Ischemia:

Inadequate blood supply (circulation) to a local area due to complete or partial blockage of the blood vessels to the area.

Reperfusion:

The restoration of blood flow to an organ or tissue. After a heart attack, an immediate goal is to quickly open blocked arteries and reperfuse the heart muscles. Early reperfusion minimizes the extent of heart muscle damage and preserves the pumping function of the heart. Paradoxically, reperfusion also leads to new damage.

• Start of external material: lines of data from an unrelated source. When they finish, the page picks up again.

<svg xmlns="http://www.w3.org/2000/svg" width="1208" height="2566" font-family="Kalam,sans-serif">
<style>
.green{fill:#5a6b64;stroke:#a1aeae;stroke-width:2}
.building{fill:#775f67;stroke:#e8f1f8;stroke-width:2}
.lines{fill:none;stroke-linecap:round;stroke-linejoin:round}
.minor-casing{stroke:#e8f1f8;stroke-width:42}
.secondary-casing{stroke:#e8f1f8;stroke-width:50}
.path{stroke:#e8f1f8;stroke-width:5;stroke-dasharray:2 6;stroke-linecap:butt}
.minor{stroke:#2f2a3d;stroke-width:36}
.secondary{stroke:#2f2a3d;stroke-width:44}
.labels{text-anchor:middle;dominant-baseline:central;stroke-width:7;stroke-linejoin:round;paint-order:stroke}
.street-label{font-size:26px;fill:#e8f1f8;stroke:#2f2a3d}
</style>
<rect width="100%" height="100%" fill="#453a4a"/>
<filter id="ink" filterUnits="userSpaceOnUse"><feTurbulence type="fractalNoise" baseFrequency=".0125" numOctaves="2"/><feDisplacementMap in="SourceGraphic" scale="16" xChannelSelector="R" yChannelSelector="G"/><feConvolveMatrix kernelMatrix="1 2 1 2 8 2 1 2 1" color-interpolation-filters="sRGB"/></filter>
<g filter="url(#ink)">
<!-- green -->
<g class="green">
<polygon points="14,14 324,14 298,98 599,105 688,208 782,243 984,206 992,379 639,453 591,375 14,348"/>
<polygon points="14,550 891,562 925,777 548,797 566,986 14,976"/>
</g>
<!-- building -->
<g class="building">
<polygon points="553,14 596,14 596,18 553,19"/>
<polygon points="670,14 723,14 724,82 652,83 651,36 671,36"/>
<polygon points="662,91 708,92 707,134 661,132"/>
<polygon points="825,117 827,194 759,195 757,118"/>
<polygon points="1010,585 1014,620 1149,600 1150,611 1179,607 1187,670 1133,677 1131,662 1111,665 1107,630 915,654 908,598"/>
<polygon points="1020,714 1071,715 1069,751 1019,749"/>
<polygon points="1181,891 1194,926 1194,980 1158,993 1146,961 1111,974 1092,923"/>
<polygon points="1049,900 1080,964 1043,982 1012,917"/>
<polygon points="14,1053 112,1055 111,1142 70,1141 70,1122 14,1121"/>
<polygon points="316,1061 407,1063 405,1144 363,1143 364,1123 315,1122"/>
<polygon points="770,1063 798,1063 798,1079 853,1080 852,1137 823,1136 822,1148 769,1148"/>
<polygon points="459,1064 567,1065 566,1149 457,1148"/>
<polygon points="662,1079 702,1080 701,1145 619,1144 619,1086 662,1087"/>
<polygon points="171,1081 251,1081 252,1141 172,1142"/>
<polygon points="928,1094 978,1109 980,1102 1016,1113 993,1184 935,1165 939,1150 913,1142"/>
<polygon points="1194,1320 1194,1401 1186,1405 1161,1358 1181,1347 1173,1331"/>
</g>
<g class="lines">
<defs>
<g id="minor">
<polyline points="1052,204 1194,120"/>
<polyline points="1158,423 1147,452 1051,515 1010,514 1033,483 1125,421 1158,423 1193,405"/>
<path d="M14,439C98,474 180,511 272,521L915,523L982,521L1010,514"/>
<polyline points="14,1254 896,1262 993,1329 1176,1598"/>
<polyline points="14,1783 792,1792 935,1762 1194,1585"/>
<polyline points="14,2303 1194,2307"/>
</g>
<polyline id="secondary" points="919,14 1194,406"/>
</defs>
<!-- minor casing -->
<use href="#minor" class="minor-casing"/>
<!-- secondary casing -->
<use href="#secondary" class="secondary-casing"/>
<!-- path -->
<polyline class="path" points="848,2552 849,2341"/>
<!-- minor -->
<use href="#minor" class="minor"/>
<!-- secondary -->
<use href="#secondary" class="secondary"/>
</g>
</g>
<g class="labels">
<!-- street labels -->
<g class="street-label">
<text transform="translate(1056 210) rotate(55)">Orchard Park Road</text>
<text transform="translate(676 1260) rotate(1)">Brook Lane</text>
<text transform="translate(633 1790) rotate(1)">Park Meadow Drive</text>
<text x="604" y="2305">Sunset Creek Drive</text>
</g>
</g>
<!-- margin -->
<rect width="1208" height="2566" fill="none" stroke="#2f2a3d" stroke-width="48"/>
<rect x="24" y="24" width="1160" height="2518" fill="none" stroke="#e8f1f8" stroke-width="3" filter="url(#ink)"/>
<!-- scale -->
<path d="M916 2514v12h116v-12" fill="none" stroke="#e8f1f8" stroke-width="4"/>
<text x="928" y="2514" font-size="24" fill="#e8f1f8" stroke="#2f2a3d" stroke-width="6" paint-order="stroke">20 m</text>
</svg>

Our Focus: Ischemia-Reperfusion Therapy

A heart attack is usually caused by blockage of an artery. The heart muscle beyond the block is then deprived of oxygen and essential nutrients. This ischemia (literally "lack of blood flow") leads to many damaging changes, including calcium buildup in cells, high levels of reactive oxygen species ("ROS"), buildup of waste products such as lactic acid, and general energy depletion.

These events may lead to cell death either by necrosis (i.e., directly from injury to the cells) or by apoptosis (i.e., from an energy dependent cell suicide process) and the formation of an infarct--a region of dead tissue (below). This process may be partially blocked by appropriate therapy.

Re-establishment of blood flow (reperfusion) and re-oxygenation of the affected area is critical to limit irreversible damage. However, reperfusion also brings potentially damaging consequences. This can actually increase the amount of dead tissue (below) due to the release of oxygen radicals and the generation of cellular calcium overload, leading to an acceleration of cellular apoptosis. Again, appropriate therapies may reduce the amount of this "reperfusion injury".

Ischemix has developed cardio protective drugs with dual functions to reduce both pathological calcium entry and oxidation injury, thereby limiting unnecessary cell death. These compounds act through the PI3 kinase pathway to increase phosphorylation of Akt, thus activating a number of downstream pathways that promote cell survival in pro-apoptotic conditions. They are highly effective in validated animal models of cardiac ischemia.